◆ WAS GEFRAGT IST ◆
Zähle die Zeilen des Materials, in denen die Zeichenfolge „control“ vorkommt, und nenne nur diese Zahl. Groß- und Kleinschreibung wird unterschieden.

##### VORLIEGENDES MATERIAL #####

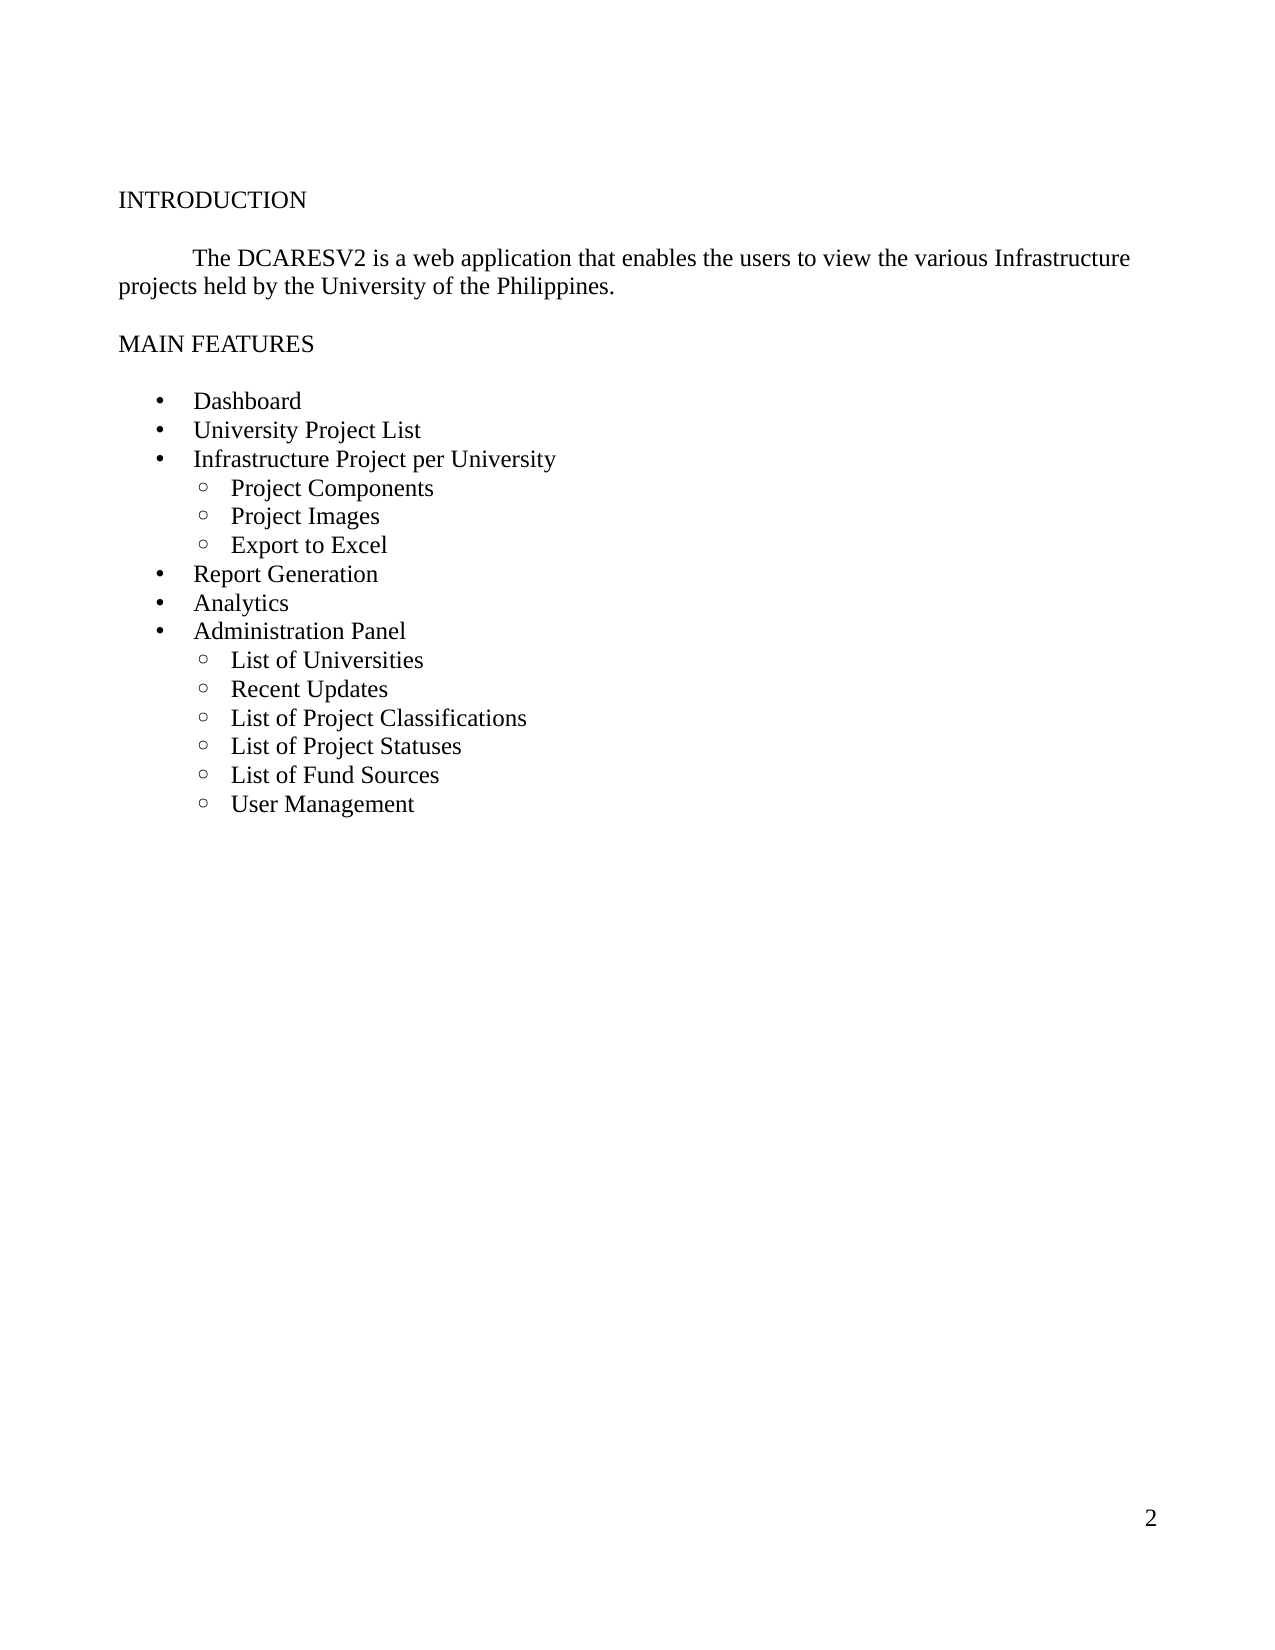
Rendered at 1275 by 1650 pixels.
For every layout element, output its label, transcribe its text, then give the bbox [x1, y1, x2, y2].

list Analytics [156, 588, 1157, 616]
list Project Images [193, 501, 1157, 530]
list Administration Panel [156, 616, 1157, 645]
list Export to Excel [193, 530, 1157, 559]
list Report Generation [156, 559, 1157, 588]
text INTRODUCTION [118, 185, 1157, 214]
text The DCARESV2 is a web application that enables the users to view the various Infrastructure projects held by the University of the Philippines. [118, 243, 1157, 300]
list Infrastructure Project per University [156, 444, 1157, 473]
list Project Components [193, 473, 1157, 501]
text MAIN FEATURES [118, 329, 1157, 358]
list List of Project Statuses [193, 731, 1157, 760]
list Dashboard [156, 386, 1157, 415]
list University Project List [156, 415, 1157, 444]
list Recent Updates [193, 674, 1157, 703]
list List of Universities [193, 645, 1157, 674]
list List of Fund Sources [193, 760, 1157, 789]
list List of Project Classifications [193, 703, 1157, 731]
list User Management [193, 789, 1157, 818]
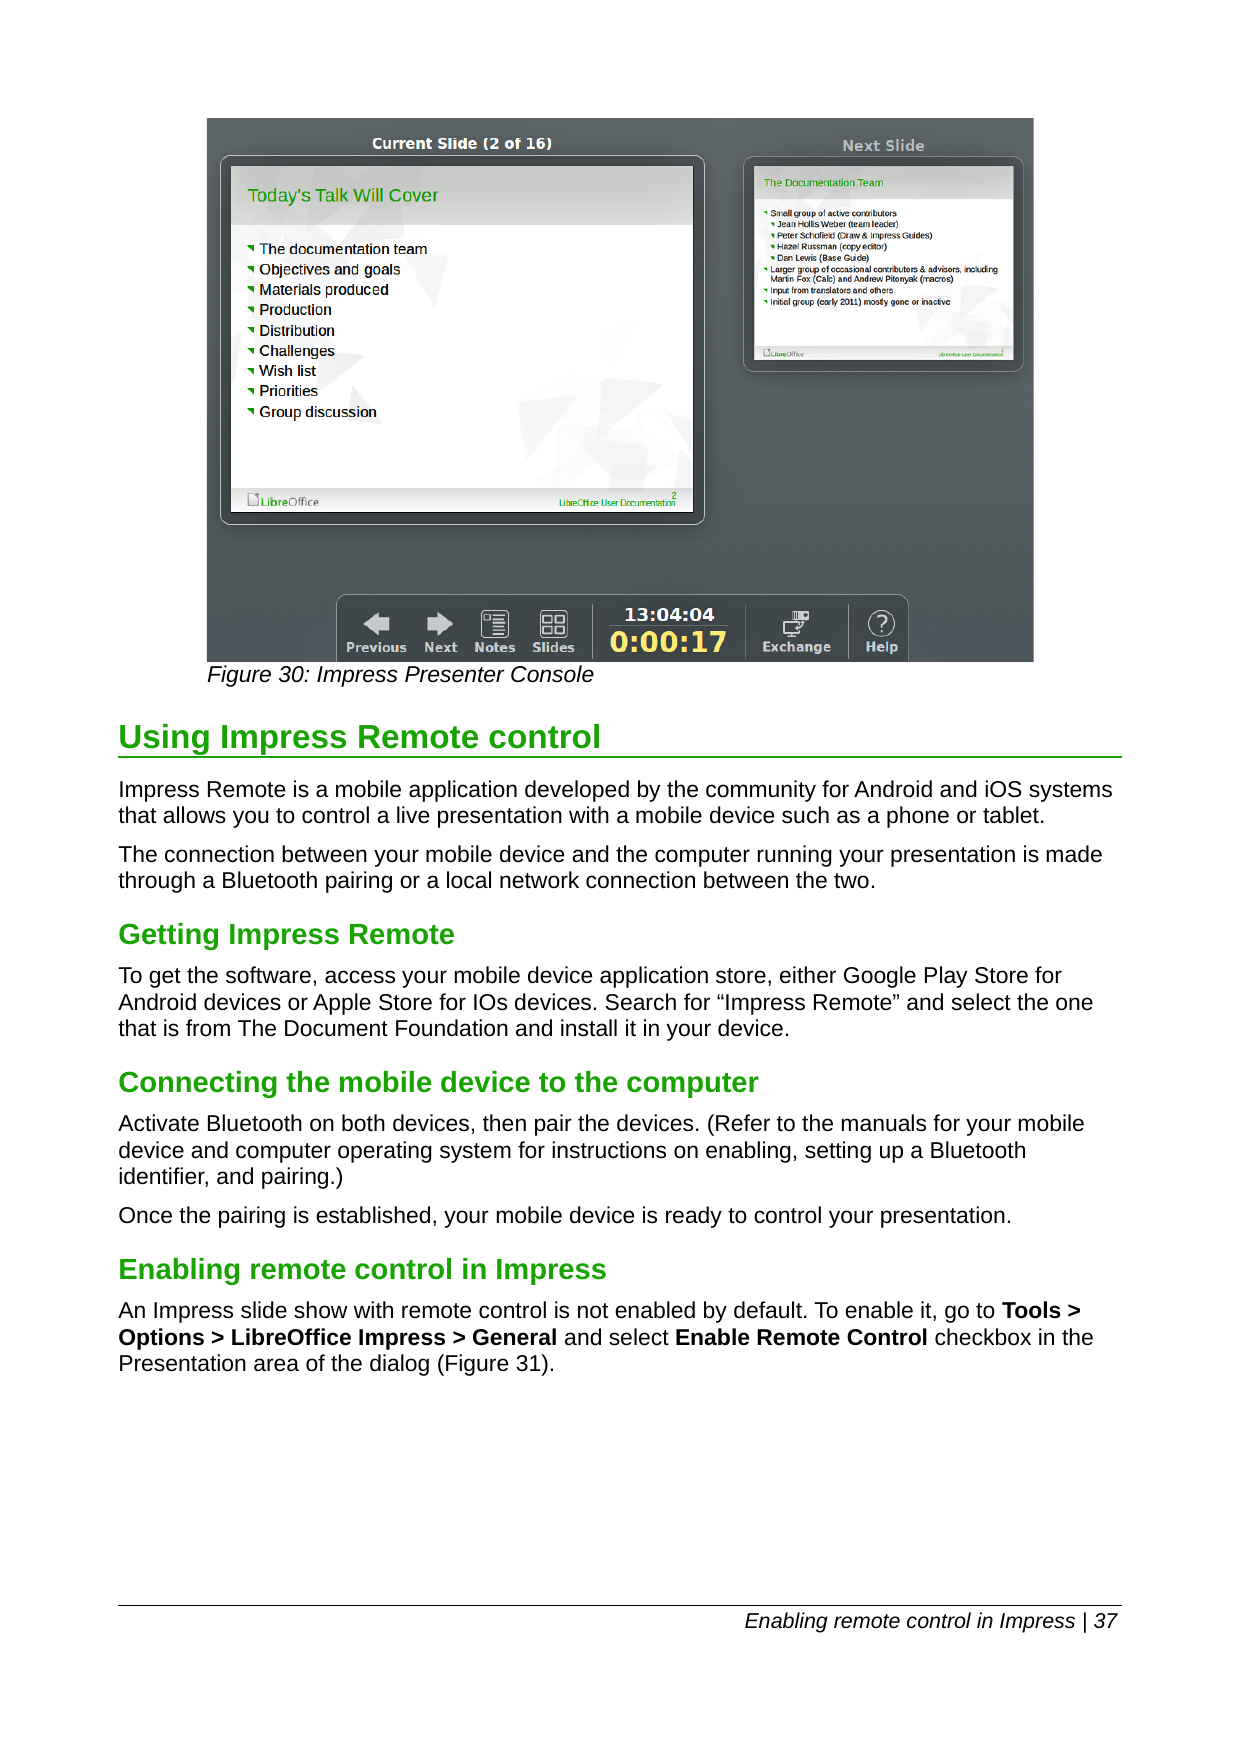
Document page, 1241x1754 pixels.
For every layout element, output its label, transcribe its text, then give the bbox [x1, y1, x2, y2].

subtitle Connecting the mobile device to the computer [118, 1065, 1122, 1099]
subtitle Getting Impress Remote [118, 917, 1122, 951]
picture [206, 118, 1034, 662]
text To get the software, access your mobile device application store, either Google Play Store for Android devices or Apple Store for IOs devices. Search for “Impress Remote” and select the one that is from The Document Foundation and install it in your device. [118, 962, 1122, 1041]
text Impress Remote is a mobile application developed by the community for Android and iOS systems that allows you to control a live presentation with a mobile device such as a phone or tablet. [118, 776, 1122, 828]
text Once the pairing is established, your mobile device is ready to control your presentation. [118, 1202, 1122, 1228]
subtitle Enabling remote control in Impress [118, 1252, 1122, 1286]
text Activate Bluetooth on both devices, then pair the devices. (Refer to the manuals for your mobile device and computer operating system for instructions on enabling, setting up a Bluetooth identifier, and pairing.) [118, 1110, 1122, 1189]
subtitle Using Impress Remote control [118, 717, 1122, 756]
text Figure 30: Impress Presenter Console [207, 662, 1033, 688]
text The connection between your mobile device and the computer running your presentation is made through a Bluetooth pairing or a local network connection between the two. [118, 841, 1122, 893]
text An Impress slide show with remote control is not enabled by default. To enable it, go to Tools > Options > LibreOffice Impress > General and select Enable Remote Control checkbox in the Presentation area of the dialog (Figure 31). [118, 1297, 1122, 1376]
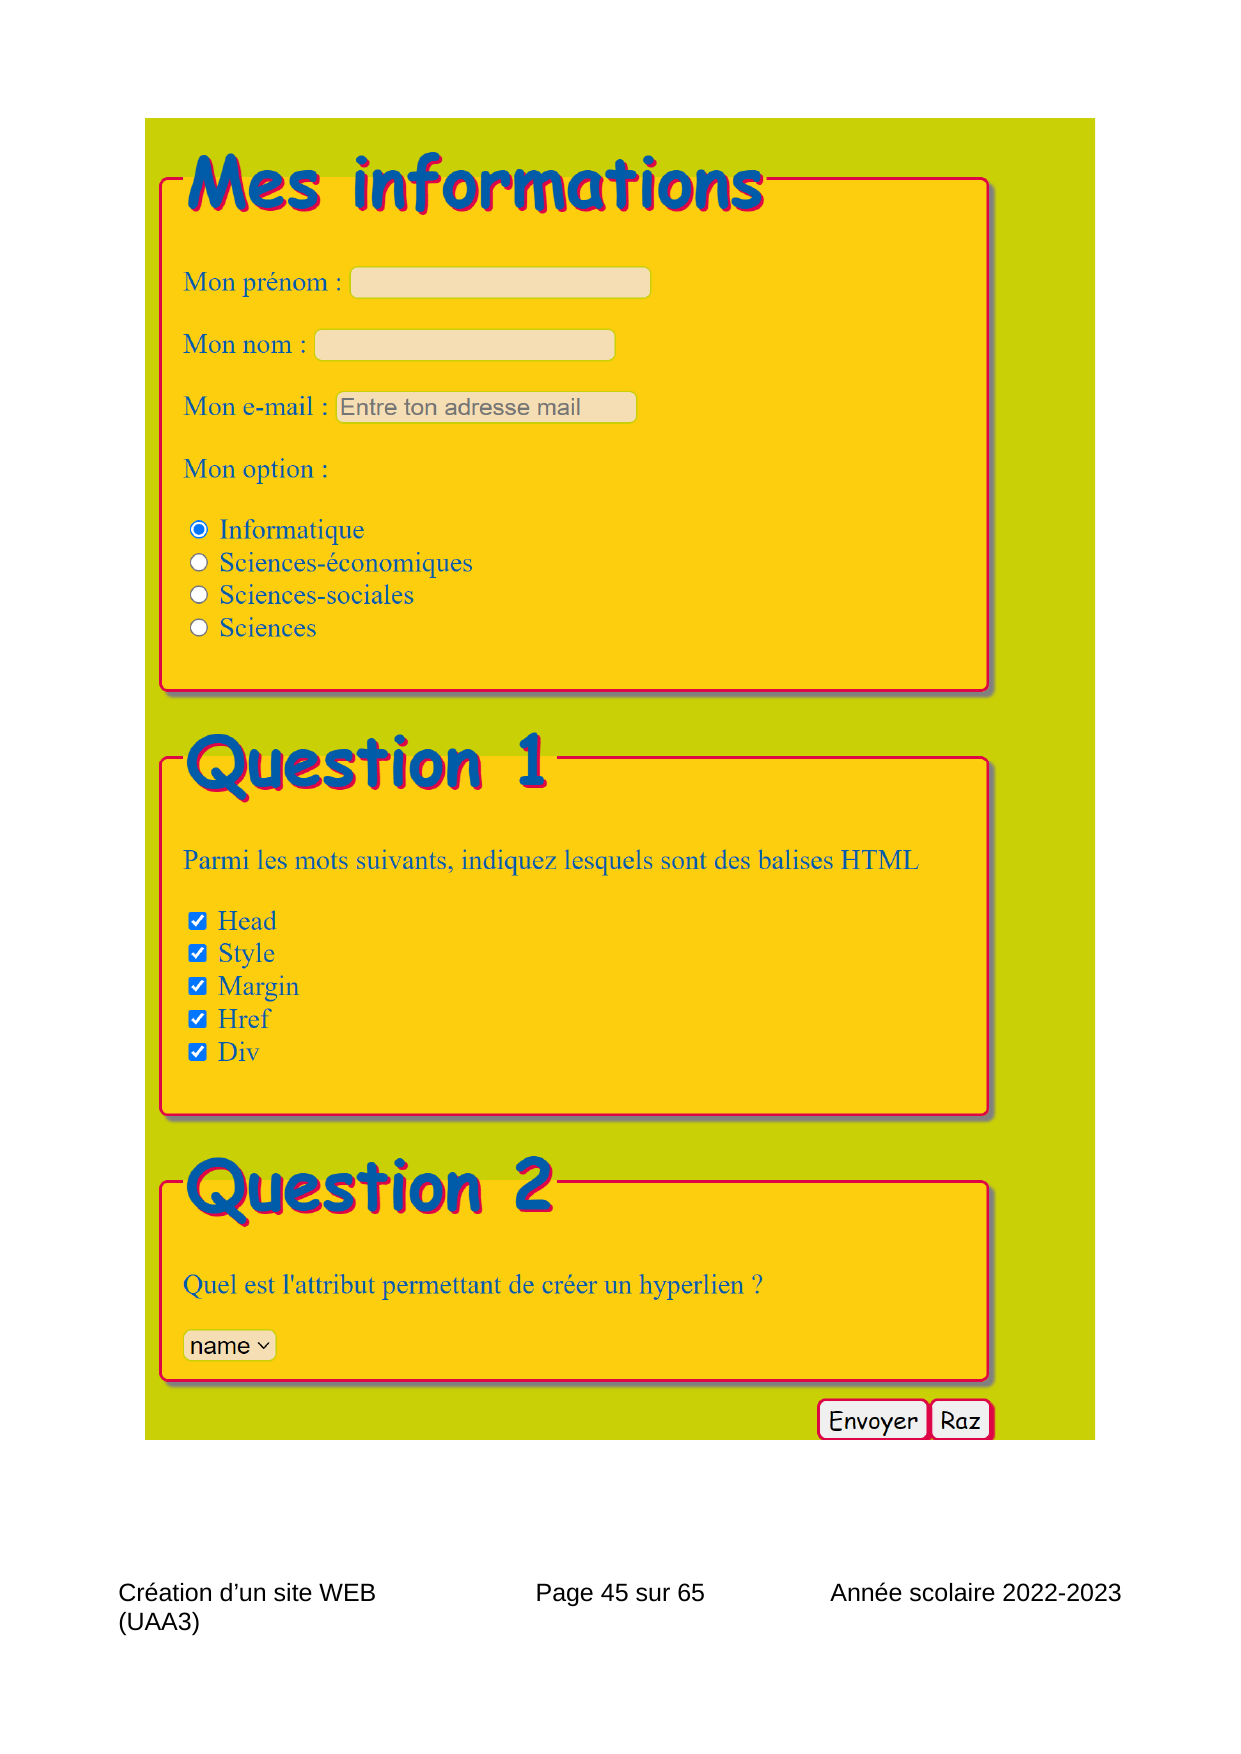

#####

◆ SCHRIFTLICHE ANTWORT ◆
5